- PROBLEM
What you hand back must match the listing exactly.

- INPUT MATERIAL
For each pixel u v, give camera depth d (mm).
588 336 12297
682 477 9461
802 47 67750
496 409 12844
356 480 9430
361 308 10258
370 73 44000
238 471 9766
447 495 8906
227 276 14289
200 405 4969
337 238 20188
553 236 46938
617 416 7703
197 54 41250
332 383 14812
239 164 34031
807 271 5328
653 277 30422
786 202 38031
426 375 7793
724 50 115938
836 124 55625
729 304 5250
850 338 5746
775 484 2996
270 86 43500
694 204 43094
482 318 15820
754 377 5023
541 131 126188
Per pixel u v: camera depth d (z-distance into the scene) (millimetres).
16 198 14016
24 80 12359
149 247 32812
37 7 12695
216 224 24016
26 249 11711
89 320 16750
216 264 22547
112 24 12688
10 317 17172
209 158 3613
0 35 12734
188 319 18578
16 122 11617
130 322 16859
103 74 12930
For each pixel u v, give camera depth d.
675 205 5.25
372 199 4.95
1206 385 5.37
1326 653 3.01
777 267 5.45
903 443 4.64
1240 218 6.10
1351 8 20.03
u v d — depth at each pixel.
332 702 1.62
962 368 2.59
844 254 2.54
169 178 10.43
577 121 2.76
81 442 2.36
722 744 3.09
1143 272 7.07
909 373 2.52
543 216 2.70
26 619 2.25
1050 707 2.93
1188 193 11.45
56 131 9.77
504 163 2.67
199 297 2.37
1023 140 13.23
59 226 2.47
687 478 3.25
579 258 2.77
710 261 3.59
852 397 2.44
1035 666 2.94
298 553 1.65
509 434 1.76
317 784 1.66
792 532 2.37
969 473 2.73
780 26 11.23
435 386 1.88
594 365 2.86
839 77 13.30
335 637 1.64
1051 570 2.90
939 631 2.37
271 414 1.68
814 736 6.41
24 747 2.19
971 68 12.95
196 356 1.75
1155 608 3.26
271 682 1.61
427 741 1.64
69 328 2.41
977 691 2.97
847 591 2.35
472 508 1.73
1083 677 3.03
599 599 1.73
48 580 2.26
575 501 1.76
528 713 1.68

- RESULT FOR THIS TASK
For each pixel u v, give camera depth d (mm).
588 336 12297
682 477 9461
802 47 67750
496 409 12844
356 480 9430
361 308 10258
370 73 44000
238 471 9766
447 495 8906
227 276 14289
200 405 4969
337 238 20188
553 236 46938
617 416 7703
197 54 41250
332 383 14812
239 164 34031
807 271 5328
653 277 30422
786 202 38031
426 375 7793
724 50 115938
836 124 55625
729 304 5250
850 338 5746
775 484 2996
270 86 43500
694 204 43094
482 318 15820
754 377 5023
541 131 126188
Per pixel u v: camera depth d (z-distance into the scene) (millimetres).
16 198 14016
24 80 12359
149 247 32812
37 7 12695
216 224 24016
26 249 11711
89 320 16750
216 264 22547
112 24 12688
10 317 17172
209 158 3613
0 35 12734
188 319 18578
16 122 11617
130 322 16859
103 74 12930
For each pixel u v, give camera depth d.
675 205 5.25
372 199 4.95
1206 385 5.37
1326 653 3.01
777 267 5.45
903 443 4.64
1240 218 6.10
1351 8 20.03
u v d — depth at each pixel.
332 702 1.62
962 368 2.59
844 254 2.54
169 178 10.43
577 121 2.76
81 442 2.36
722 744 3.09
1143 272 7.07
909 373 2.52
543 216 2.70
26 619 2.25
1050 707 2.93
1188 193 11.45
56 131 9.77
504 163 2.67
199 297 2.37
1023 140 13.23
59 226 2.47
687 478 3.25
579 258 2.77
710 261 3.59
852 397 2.44
1035 666 2.94
298 553 1.65
509 434 1.76
317 784 1.66
792 532 2.37
969 473 2.73
780 26 11.23
435 386 1.88
594 365 2.86
839 77 13.30
335 637 1.64
1051 570 2.90
939 631 2.37
271 414 1.68
814 736 6.41
24 747 2.19
971 68 12.95
196 356 1.75
1155 608 3.26
271 682 1.61
427 741 1.64
69 328 2.41
977 691 2.97
847 591 2.35
472 508 1.73
1083 677 3.03
599 599 1.73
48 580 2.26
575 501 1.76
528 713 1.68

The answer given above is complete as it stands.